REQUIRED ACTION:
What is needed is an exact copy of every entry below, minus the images.

= Beginning of Section =

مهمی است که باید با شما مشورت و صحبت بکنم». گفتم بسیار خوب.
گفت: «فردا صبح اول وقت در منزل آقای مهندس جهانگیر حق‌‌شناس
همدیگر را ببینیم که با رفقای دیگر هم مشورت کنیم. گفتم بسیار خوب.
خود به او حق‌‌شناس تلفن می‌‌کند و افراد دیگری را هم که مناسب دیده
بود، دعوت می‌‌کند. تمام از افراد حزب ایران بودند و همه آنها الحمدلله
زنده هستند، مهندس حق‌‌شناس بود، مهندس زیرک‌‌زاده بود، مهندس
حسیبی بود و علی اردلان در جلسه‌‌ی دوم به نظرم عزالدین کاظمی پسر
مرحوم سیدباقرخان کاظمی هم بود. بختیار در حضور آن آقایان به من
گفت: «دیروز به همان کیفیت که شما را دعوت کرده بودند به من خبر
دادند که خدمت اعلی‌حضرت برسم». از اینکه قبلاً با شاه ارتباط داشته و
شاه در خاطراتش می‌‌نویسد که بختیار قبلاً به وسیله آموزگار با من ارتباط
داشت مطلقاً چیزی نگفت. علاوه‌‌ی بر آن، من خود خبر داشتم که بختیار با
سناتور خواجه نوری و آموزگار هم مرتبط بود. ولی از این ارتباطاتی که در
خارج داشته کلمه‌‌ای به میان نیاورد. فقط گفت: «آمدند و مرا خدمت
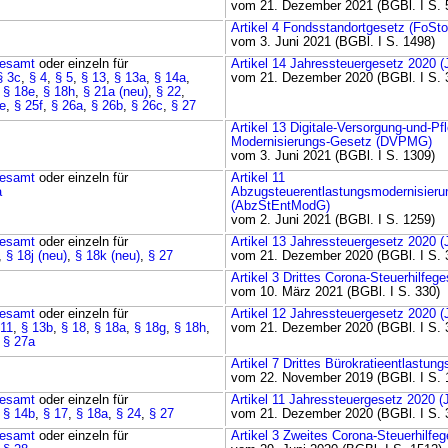
vom 21. Dezember 2021 (BGBl. I S. 
Artikel 4 Fondsstandortgesetz (FoSt
vom 3. Juni 2021 (BGBl. I S. 1498)
esamt
oder einzeln für
Artikel 14 Jahressteuergesetz 2020 
§ 3c
,
§ 4
,
§ 5
,
§ 13
,
§ 13a
,
§ 14a
,
vom 21. Dezember 2020 (BGBl. I S. 
,
§ 18e
,
§ 18h
,
§ 21a (neu)
,
§ 22
,
e
,
§ 25f
,
§ 26a
,
§ 26b
,
§ 26c
,
§ 27
Artikel 13 Digitale-Versorgung-und-Pf
Modernisierungs-Gesetz (DVPMG)
vom 3. Juni 2021 (BGBl. I S. 1309)
esamt
oder einzeln für
Artikel 11
a
Abzugsteuerentlastungsmodernisieru
(AbzStEntModG)
vom 2. Juni 2021 (BGBl. I S. 1259)
esamt
oder einzeln für
Artikel 13 Jahressteuergesetz 2020 
,
§ 18j (neu)
,
§ 18k (neu)
,
§ 27
vom 21. Dezember 2020 (BGBl. I S. 
Artikel 3 Drittes Corona-Steuerhilfeg
vom 10. März 2021 (BGBl. I S. 330)
esamt
oder einzeln für
Artikel 12 Jahressteuergesetz 2020 
 11
,
§ 13b
,
§ 18
,
§ 18a
,
§ 18g
,
§ 18h
,
vom 21. Dezember 2020 (BGBl. I S. 
,
§ 27a
Artikel 7 Drittes Bürokratieentlastun
vom 22. November 2019 (BGBl. I S. 
esamt
oder einzeln für
Artikel 11 Jahressteuergesetz 2020 
,
§ 14b
,
§ 17
,
§ 18a
,
§ 24
,
§ 27
vom 21. Dezember 2020 (BGBl. I S. 
esamt
oder einzeln für
Artikel 3 Zweites Corona-Steuerhilfe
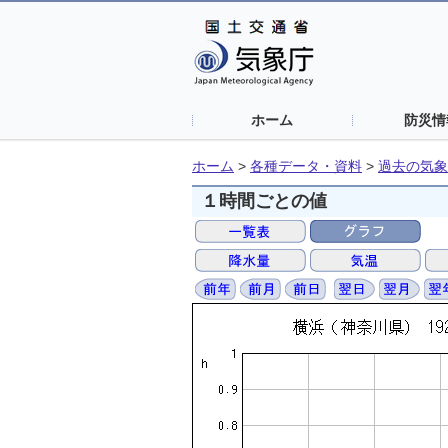
ホーム
防災情
ホーム
>
各種データ・資料
>
過去の気象
１時間ごとの値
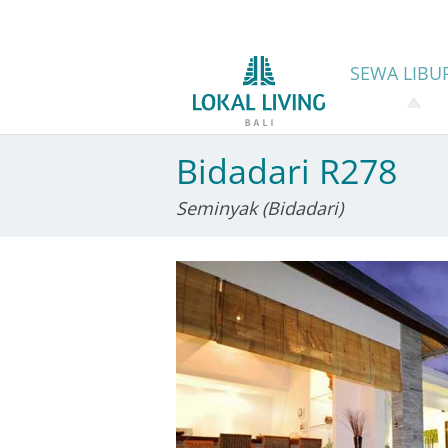
SEWA
LIBU
Bidadari R278
Seminyak (Bidadari)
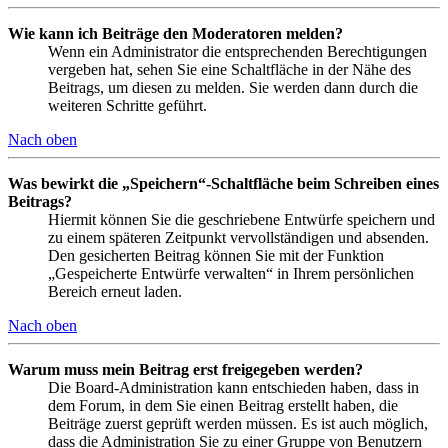
Wie kann ich Beiträge den Moderatoren melden?
Wenn ein Administrator die entsprechenden Berechtigungen
vergeben hat, sehen Sie eine Schaltfläche in der Nähe des
Beitrags, um diesen zu melden. Sie werden dann durch die
weiteren Schritte geführt.
Nach oben
Was bewirkt die „Speichern“-Schaltfläche beim Schreiben eines
Beitrags?
Hiermit können Sie die geschriebene Entwürfe speichern und
zu einem späteren Zeitpunkt vervollständigen und absenden.
Den gesicherten Beitrag können Sie mit der Funktion
„Gespeicherte Entwürfe verwalten“ in Ihrem persönlichen
Bereich erneut laden.
Nach oben
Warum muss mein Beitrag erst freigegeben werden?
Die Board-Administration kann entschieden haben, dass in
dem Forum, in dem Sie einen Beitrag erstellt haben, die
Beiträge zuerst geprüft werden müssen. Es ist auch möglich,
dass die Administration Sie zu einer Gruppe von Benutzern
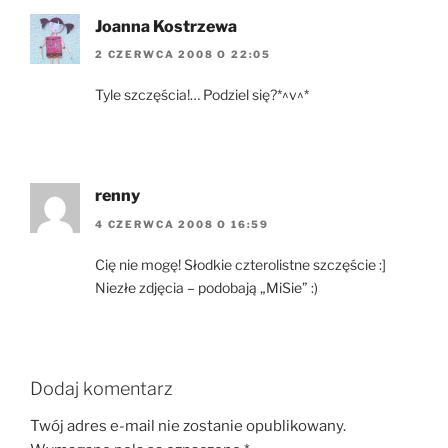
Joanna Kostrzewa
2 CZERWCA 2008 O 22:05
Tyle szczęścia!… Podziel się?*^v^*
renny
4 CZERWCA 2008 O 16:59
Cię nie mogę! Słodkie czterolistne szczęście :]
Niezłe zdjęcia – podobają „MiSie” :)
Dodaj komentarz
Twój adres e-mail nie zostanie opublikowany.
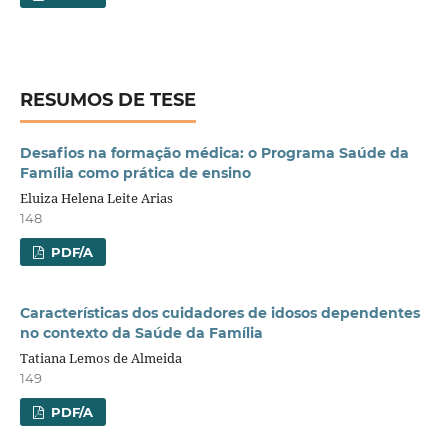
RESUMOS DE TESE
Desafios na formação médica: o Programa Saúde da
Família como prática de ensino
Eluiza Helena Leite Arias
148
PDF/A
Características dos cuidadores de idosos dependentes
no contexto da Saúde da Família
Tatiana Lemos de Almeida
149
PDF/A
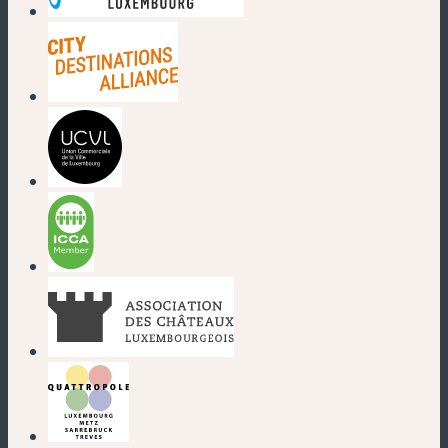
(nouvelle fenêtre)
(nouvelle fenêtre)
(nouvelle fenêtre)
(nouvelle fenêtre)
(nouvelle fenêtre)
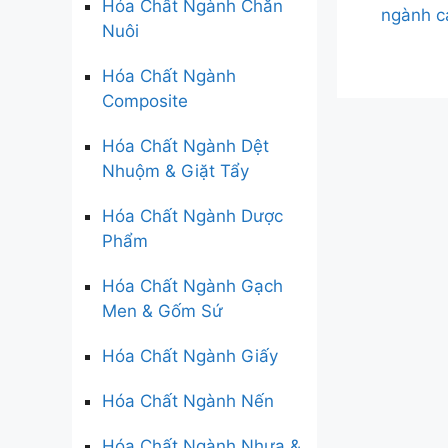
Hóa Chất Ngành Chăn
ngành c
Nuôi
Hóa Chất Ngành
Composite
Hóa Chất Ngành Dệt
Nhuộm & Giặt Tẩy
Hóa Chất Ngành Dược
Phẩm
Hóa Chất Ngành Gạch
Men & Gốm Sứ
Hóa Chất Ngành Giấy
Hóa Chất Ngành Nến
Hóa Chất Ngành Nhựa &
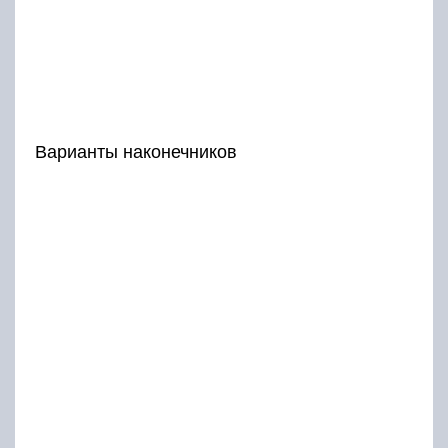
Варианты наконечников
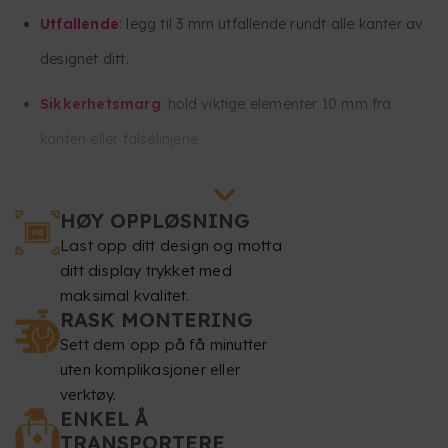
Utfallende
: legg til 3 mm utfallende rundt alle kanter av
designet ditt.
Sikkerhetsmarg
: hold viktige elementer 10 mm fra
kanten eller falselinjene.
Hold all viktig tekst og alle viktige bilder minst 30 mm fra
HØY OPPLØSNING
bunnen og 30 mm fra toppen av designet. Denne delen vil
Last opp ditt design og motta
for det meste være rullet inn i stativet og vil ikke være
ditt display trykket med
synlig.
maksimal kvalitet.
RASK MONTERING
Oppløsning
: minst 150 dpi.
Sett dem opp på få minutter
uten komplikasjoner eller
Fargemodus
: CMYK.
verktøy.
ENKEL Å
Filformat
: PDF i målestokk 1:1 (uten passord).
TRANSPORTERE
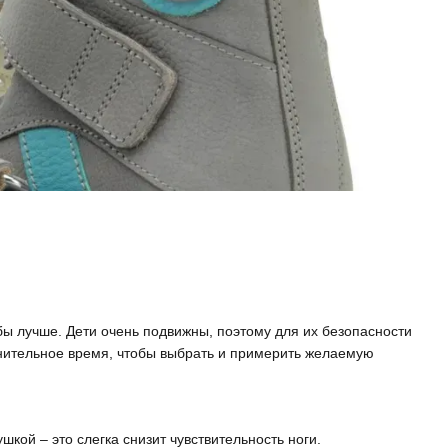
 лучше. Дети очень подвижны, поэтому для их безопасности
нительное время, чтобы выбрать и примерить желаемую
кой – это слегка снизит чувствительность ноги.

= End of Section =

RESPONSE TO THIS TASK:
مهمی است که باید با شما مشورت و صحبت بکنم». گفتم بسیار خوب.
گفت: «فردا صبح اول وقت در منزل آقای مهندس جهانگیر حق‌‌شناس
همدیگر را ببینیم که با رفقای دیگر هم مشورت کنیم. گفتم بسیار خوب.
خود به او حق‌‌شناس تلفن می‌‌کند و افراد دیگری را هم که مناسب دیده
بود، دعوت می‌‌کند. تمام از افراد حزب ایران بودند و همه آنها الحمدلله
زنده هستند، مهندس حق‌‌شناس بود، مهندس زیرک‌‌زاده بود، مهندس
حسیبی بود و علی اردلان در جلسه‌‌ی دوم به نظرم عزالدین کاظمی پسر
مرحوم سیدباقرخان کاظمی هم بود. بختیار در حضور آن آقایان به من
گفت: «دیروز به همان کیفیت که شما را دعوت کرده بودند به من خبر
دادند که خدمت اعلی‌حضرت برسم». از اینکه قبلاً با شاه ارتباط داشته و
شاه در خاطراتش می‌‌نویسد که بختیار قبلاً به وسیله آموزگار با من ارتباط
داشت مطلقاً چیزی نگفت. علاوه‌‌ی بر آن، من خود خبر داشتم که بختیار با
سناتور خواجه نوری و آموزگار هم مرتبط بود. ولی از این ارتباطاتی که در
خارج داشته کلمه‌‌ای به میان نیاورد. فقط گفت: «آمدند و مرا خدمت
vom 21. Dezember 2021 (BGBl. I S. 
Artikel 4 Fondsstandortgesetz (FoSt
vom 3. Juni 2021 (BGBl. I S. 1498)
esamt
oder einzeln für
Artikel 14 Jahressteuergesetz 2020 
§ 3c
,
§ 4
,
§ 5
,
§ 13
,
§ 13a
,
§ 14a
,
vom 21. Dezember 2020 (BGBl. I S. 
,
§ 18e
,
§ 18h
,
§ 21a (neu)
,
§ 22
,
e
,
§ 25f
,
§ 26a
,
§ 26b
,
§ 26c
,
§ 27
Artikel 13 Digitale-Versorgung-und-Pf
Modernisierungs-Gesetz (DVPMG)
vom 3. Juni 2021 (BGBl. I S. 1309)
esamt
oder einzeln für
Artikel 11
a
Abzugsteuerentlastungsmodernisieru
(AbzStEntModG)
vom 2. Juni 2021 (BGBl. I S. 1259)
esamt
oder einzeln für
Artikel 13 Jahressteuergesetz 2020 
,
§ 18j (neu)
,
§ 18k (neu)
,
§ 27
vom 21. Dezember 2020 (BGBl. I S. 
Artikel 3 Drittes Corona-Steuerhilfeg
vom 10. März 2021 (BGBl. I S. 330)
esamt
oder einzeln für
Artikel 12 Jahressteuergesetz 2020 
 11
,
§ 13b
,
§ 18
,
§ 18a
,
§ 18g
,
§ 18h
,
vom 21. Dezember 2020 (BGBl. I S. 
,
§ 27a
Artikel 7 Drittes Bürokratieentlastun
vom 22. November 2019 (BGBl. I S. 
esamt
oder einzeln für
Artikel 11 Jahressteuergesetz 2020 
,
§ 14b
,
§ 17
,
§ 18a
,
§ 24
,
§ 27
vom 21. Dezember 2020 (BGBl. I S. 
esamt
oder einzeln für
Artikel 3 Zweites Corona-Steuerhilfe
ホーム
防災情
ホーム
>
各種データ・資料
>
過去の気象
１時間ごとの値
SEWA
LIBU
Bidadari R278
Seminyak (Bidadari)
Wie kann ich Beiträge den Moderatoren melden?
Wenn ein Administrator die entsprechenden Berechtigungen
vergeben hat, sehen Sie eine Schaltfläche in der Nähe des
Beitrags, um diesen zu melden. Sie werden dann durch die
weiteren Schritte geführt.
Nach oben
Was bewirkt die „Speichern“-Schaltfläche beim Schreiben eines
Beitrags?
Hiermit können Sie die geschriebene Entwürfe speichern und
zu einem späteren Zeitpunkt vervollständigen und absenden.
Den gesicherten Beitrag können Sie mit der Funktion
„Gespeicherte Entwürfe verwalten“ in Ihrem persönlichen
Bereich erneut laden.
Nach oben
Warum muss mein Beitrag erst freigegeben werden?
Die Board-Administration kann entschieden haben, dass in
dem Forum, in dem Sie einen Beitrag erstellt haben, die
Beiträge zuerst geprüft werden müssen. Es ist auch möglich,
dass die Administration Sie zu einer Gruppe von Benutzern
Joanna Kostrzewa
2 CZERWCA 2008 O 22:05
Tyle szczęścia!… Podziel się?*^v^*
renny
4 CZERWCA 2008 O 16:59
Cię nie mogę! Słodkie czterolistne szczęście :]
Niezłe zdjęcia – podobają „MiSie” :)
Dodaj komentarz
Twój adres e-mail nie zostanie opublikowany.
RESUMOS DE TESE
Desafios na formação médica: o Programa Saúde da
Família como prática de ensino
Eluiza Helena Leite Arias
148
PDF/A
Características dos cuidadores de idosos dependentes
no contexto da Saúde da Família
Tatiana Lemos de Almeida
149
PDF/A
(nouvelle fenêtre)
(nouvelle fenêtre)
(nouvelle fenêtre)
(nouvelle fenêtre)
(nouvelle fenêtre)
Hóa Chất Ngành Chăn
ngành c
Nuôi
Hóa Chất Ngành
Composite
Hóa Chất Ngành Dệt
Nhuộm & Giặt Tẩy
Hóa Chất Ngành Dược
Phẩm
Hóa Chất Ngành Gạch
Men & Gốm Sứ
Hóa Chất Ngành Giấy
Hóa Chất Ngành Nến
Hóa Chất Ngành Nhựa &
Варианты наконечников
Utfallende
: legg til 3 mm utfallende rundt alle kanter av
designet ditt.
Sikkerhetsmarg
: hold viktige elementer 10 mm fra
kanten eller falselinjene.
Hold all viktig tekst og alle viktige bilder minst 30 mm fra
HØY OPPLØSNING
bunnen og 30 mm fra toppen av designet. Denne delen vil
Last opp ditt design og motta
for det meste være rullet inn i stativet og vil ikke være
ditt display trykket med
synlig.
maksimal kvalitet.
RASK MONTERING
Oppløsning
: minst 150 dpi.
Sett dem opp på få minutter
uten komplikasjoner eller
Fargemodus
: CMYK.
verktøy.
ENKEL Å
Filformat
: PDF i målestokk 1:1 (uten passord).
TRANSPORTERE
 лучше. Дети очень подвижны, поэтому для их безопасности
нительное время, чтобы выбрать и примерить желаемую
кой – это слегка снизит чувствительность ноги.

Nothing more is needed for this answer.